Donc nous partons demain. Le navire est paraît-il déjà à quai. Je ne sais comment te l’expliquer mais c’est pour moi une libération. Je ne supporte plus l’enfermement et il parait que là-bas, les transportés sont libres d’aller et venir où bon leur semble, pour autant qu’ils rejoignent les baraquements à la nuit tombante ; nous verrons bien, rien ne serait pire que de croupir un jour de plus dans les cachots dans lesquels nous sommes reclus depuis des mois.

Je ne finis pas cette missive sans te donner des nouvelles de ma personne (je te connais : tu ne me le pardonnerais pas). Je t’assure que je vais aussi bien que possible. Malgré la dureté de ma détention, ma santé est excellente et mon moral affermi. Ma période d’abattement est maintenant loin et je brûle à nouveau d’un feu ardent. J’aide mes camarades comme je le peux. Oh, ma chère sœur, je ne puis te cacher que l’angoisse m’étreint également, cependant celle-ci n’est plus une torture. Que du contraire, je suis porté par ce tourment car je sais qu’elle est le prix de ma satisfaction future ! D’ici quelques mois, lorsque le tumulte sera retombé, les passions s’apaiseront et je pourrais envisager mon retour ; notre père me l’a affirmé lors de sa dernière visite.

J’ai eu l’impression qu’il n’était pas mécontent de mon éloignement forcé. Comment pourrait-il comprendre le sens de mon engagement ? Je suis bien sûr qu’il n’a vu dans celui-ci que la manifestation de mon étourderie, qu’il me reproche si souvent. Dans sa position, je suis plus une gêne pour lui qu’un motif de satisfaction. Ce qu’il appelle ma « foucade révolutionnaire » nuit à son commerce. Lorsque je lui ai rappelé son parcours, il s’est mis en colère. Il fallait le voir, empourpré, hoquetant, faire les cent pas dans notre petit parloir ! En ce qui me concerne, je voyais poindre derrière le bourgeois respectable le soldat qu’il fut autrefois, exalté dans la bataille, à l’époque glorieuse où notre drapeau était celui de la liberté et des idées nouvelles. J’eus à ce moment l’envie de l’inviter à chanter quelques uns des hymnes qu’il nous a appris, mais je savais que cela serait en vain et je ne l’ai pas fait. Lorsque je me suis mis à évoquer nos morts, il a pris congé dépité. Il ne faut plus lui parler de barricades !

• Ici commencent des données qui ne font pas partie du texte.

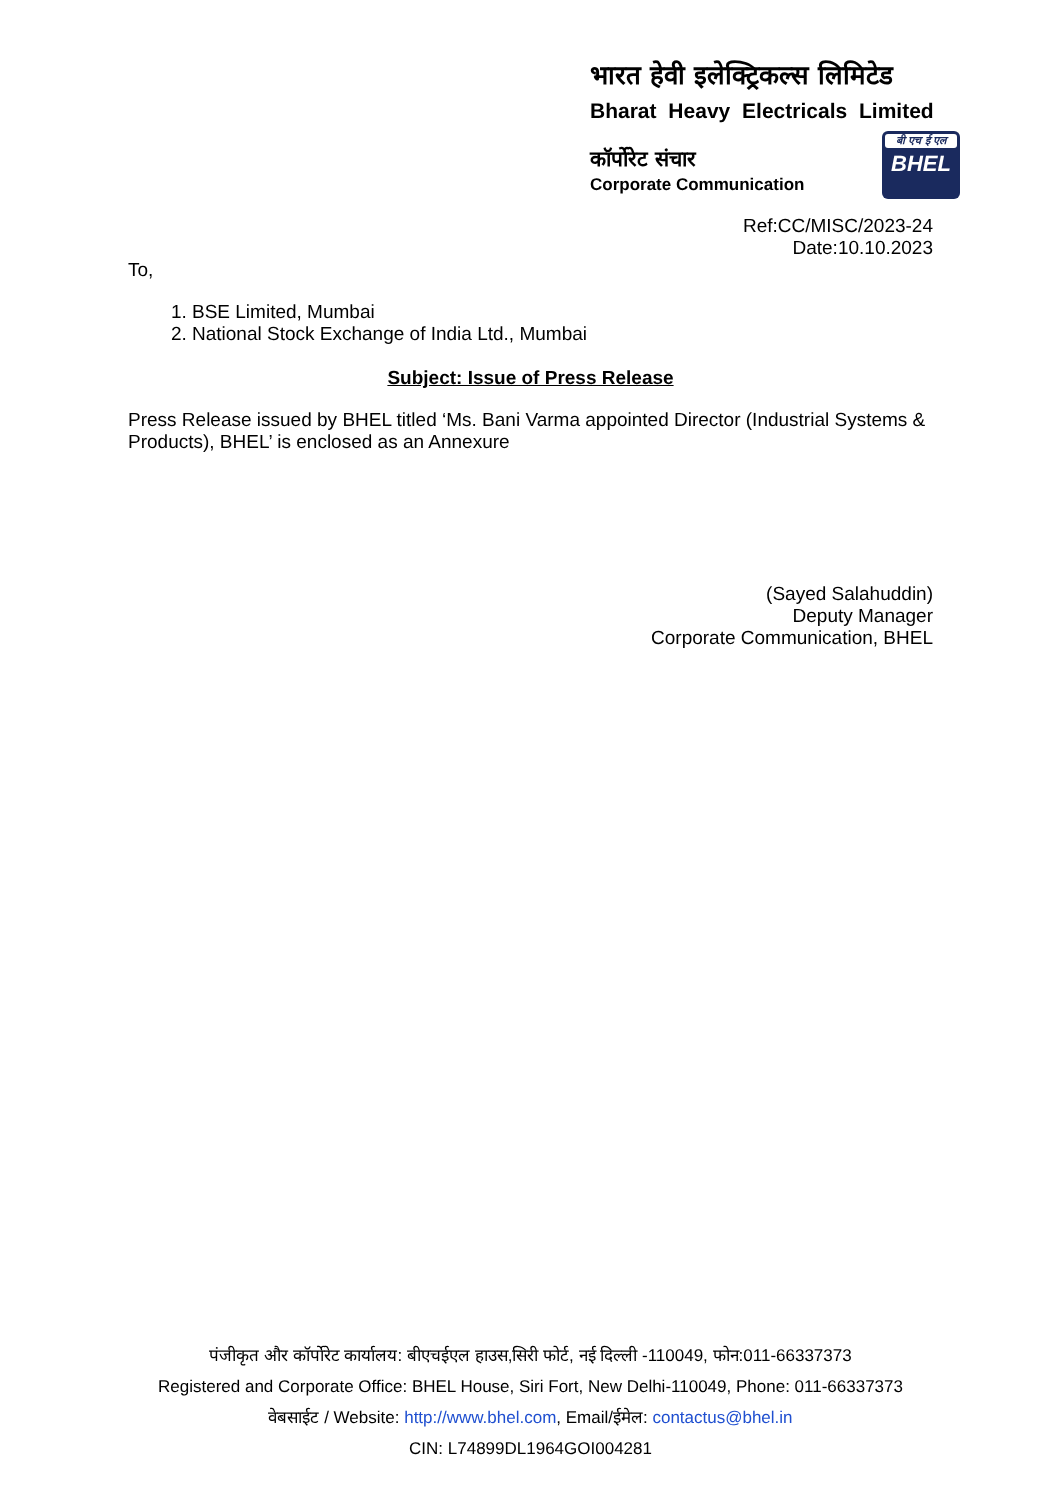भारत हेवी इलेक्ट्रिकल्स लिमिटेड
Bharat Heavy Electricals Limited
कॉर्पोरेट संचार
Corporate Communication
बी एच ई एल
BHEL
Ref:CC/MISC/2023-24
Date:10.10.2023
To,
1. BSE Limited, Mumbai
2. National Stock Exchange of India Ltd., Mumbai
Subject: Issue of Press Release
Press Release issued by BHEL titled ‘Ms. Bani Varma appointed Director (Industrial Systems & Products), BHEL’ is enclosed as an Annexure
(Sayed Salahuddin)
Deputy Manager
Corporate Communication, BHEL
पंजीकृत और कॉर्पोरेट कार्यालय: बीएचईएल हाउस,सिरी फोर्ट, नई दिल्ली -110049, फोन:011-66337373
Registered and Corporate Office: BHEL House, Siri Fort, New Delhi-110049, Phone: 011-66337373
वेबसाईट / Website: http://www.bhel.com, Email/ईमेल: contactus@bhel.in
CIN: L74899DL1964GOI004281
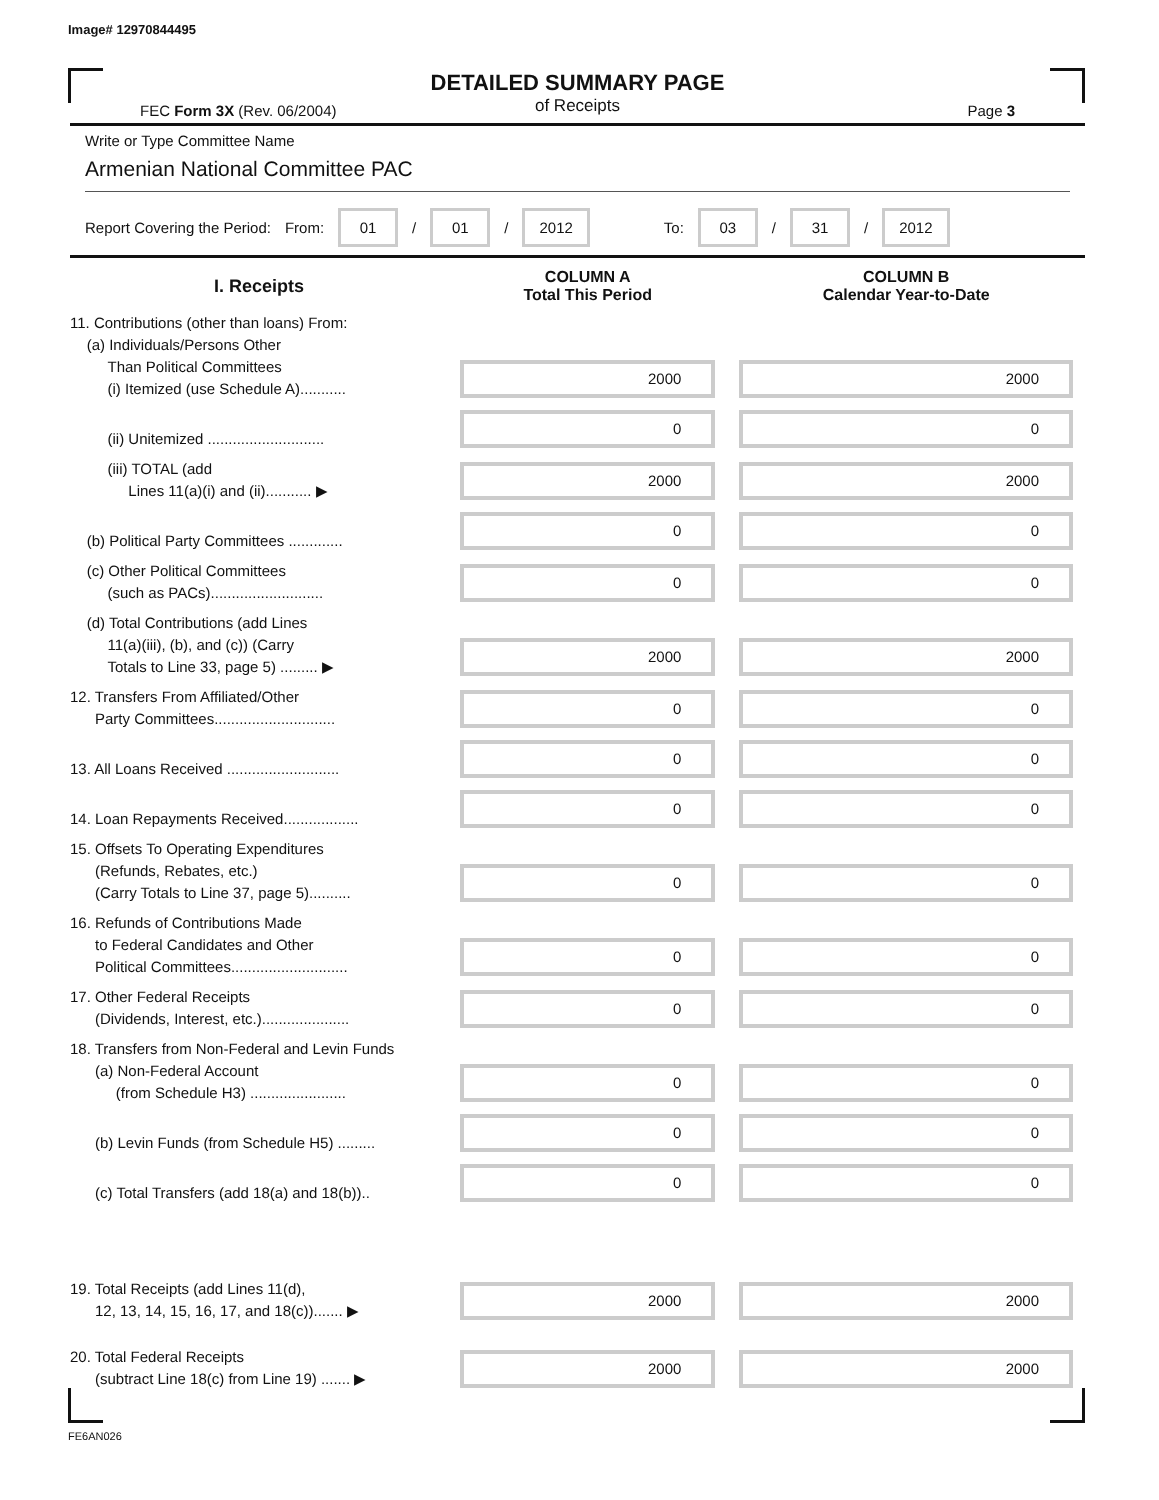Image# 12970844495
DETAILED SUMMARY PAGE
of Receipts
FEC Form 3X (Rev. 06/2004) Page 3
Write or Type Committee Name
Armenian National Committee PAC
Report Covering the Period: From: 01 / 01 / 2012 To: 03 / 31 / 2012
| I. Receipts | COLUMN A Total This Period | COLUMN B Calendar Year-to-Date |
| --- | --- | --- |
| 11. Contributions (other than loans) From: (a) Individuals/Persons Other Than Political Committees (i) Itemized (use Schedule A)........... | 2000 | 2000 |
| (ii) Unitemized ............................ | 0 | 0 |
| (iii) TOTAL (add Lines 11(a)(i) and (ii)........... ▶ | 2000 | 2000 |
| (b) Political Party Committees ............. | 0 | 0 |
| (c) Other Political Committees (such as PACs)........................... | 0 | 0 |
| (d) Total Contributions (add Lines 11(a)(iii), (b), and (c)) (Carry Totals to Line 33, page 5) ......... ▶ | 2000 | 2000 |
| 12. Transfers From Affiliated/Other Party Committees............................. | 0 | 0 |
| 13. All Loans Received ........................... | 0 | 0 |
| 14. Loan Repayments Received.................. | 0 | 0 |
| 15. Offsets To Operating Expenditures (Refunds, Rebates, etc.) (Carry Totals to Line 37, page 5).......... | 0 | 0 |
| 16. Refunds of Contributions Made to Federal Candidates and Other Political Committees............................ | 0 | 0 |
| 17. Other Federal Receipts (Dividends, Interest, etc.)..................... | 0 | 0 |
| 18. Transfers from Non-Federal and Levin Funds (a) Non-Federal Account (from Schedule H3) ....................... | 0 | 0 |
| (b) Levin Funds (from Schedule H5) ......... | 0 | 0 |
| (c) Total Transfers (add 18(a) and 18(b)).. | 0 | 0 |
| 19. Total Receipts (add Lines 11(d), 12, 13, 14, 15, 16, 17, and 18(c))....... ▶ | 2000 | 2000 |
| 20. Total Federal Receipts (subtract Line 18(c) from Line 19) ....... ▶ | 2000 | 2000 |
FE6AN026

J’ai su par une indiscrétion qu’il était allé trouver le directeur de la prison après notre entrevue. Le lendemain, l’on m’a fait mander aux cuisines. Là se trouvaient une collection de mets fins, de poissons frais et de ces légumes méridionaux, obèses et succulents, qui n’appellent pas l’épice. Je n’ai eu le cœur de les préparer qu’à la seule fin d’atténuer la faim de mes camarades mais je n’ai pu me résoudre à en avaler une seule bouchée. Je suis comme lassé de la gastronomie. La débauche d’aliments, au milieu de la misère dans laquelle le peuple est plongé, me fait honte. Je me contente volontiers de notre ordinaire. Une platée de haricots et d’oignons baignant dans un potage épais, une tranche de pain grossier, un cruchon d’eau coupée au vinaigre : cela me suffit.

Je finis ici mon courrier. Dans quelques instants, j’entendrai le cliquetis du trousseau du gardien. Nous partirons ! Lorsque tu recevras cette lettre, tu pourras te figurer que je suis sur la rive opposée, aux portes du désert, semblable à celui qu’il nous faudra traverser pour le triomphe de notre cause !

Je reviens bientôt. D’ici à mon retour, veille comme tu le fais si bien à la tenue de la maison et à la santé de notre père. Je t’embrasse de tout mon cœur.

Fraternellement,

Hippolyte.

P.S. : Sitôt arrivé en Maurétanie, je te fais parvenir mon adresse.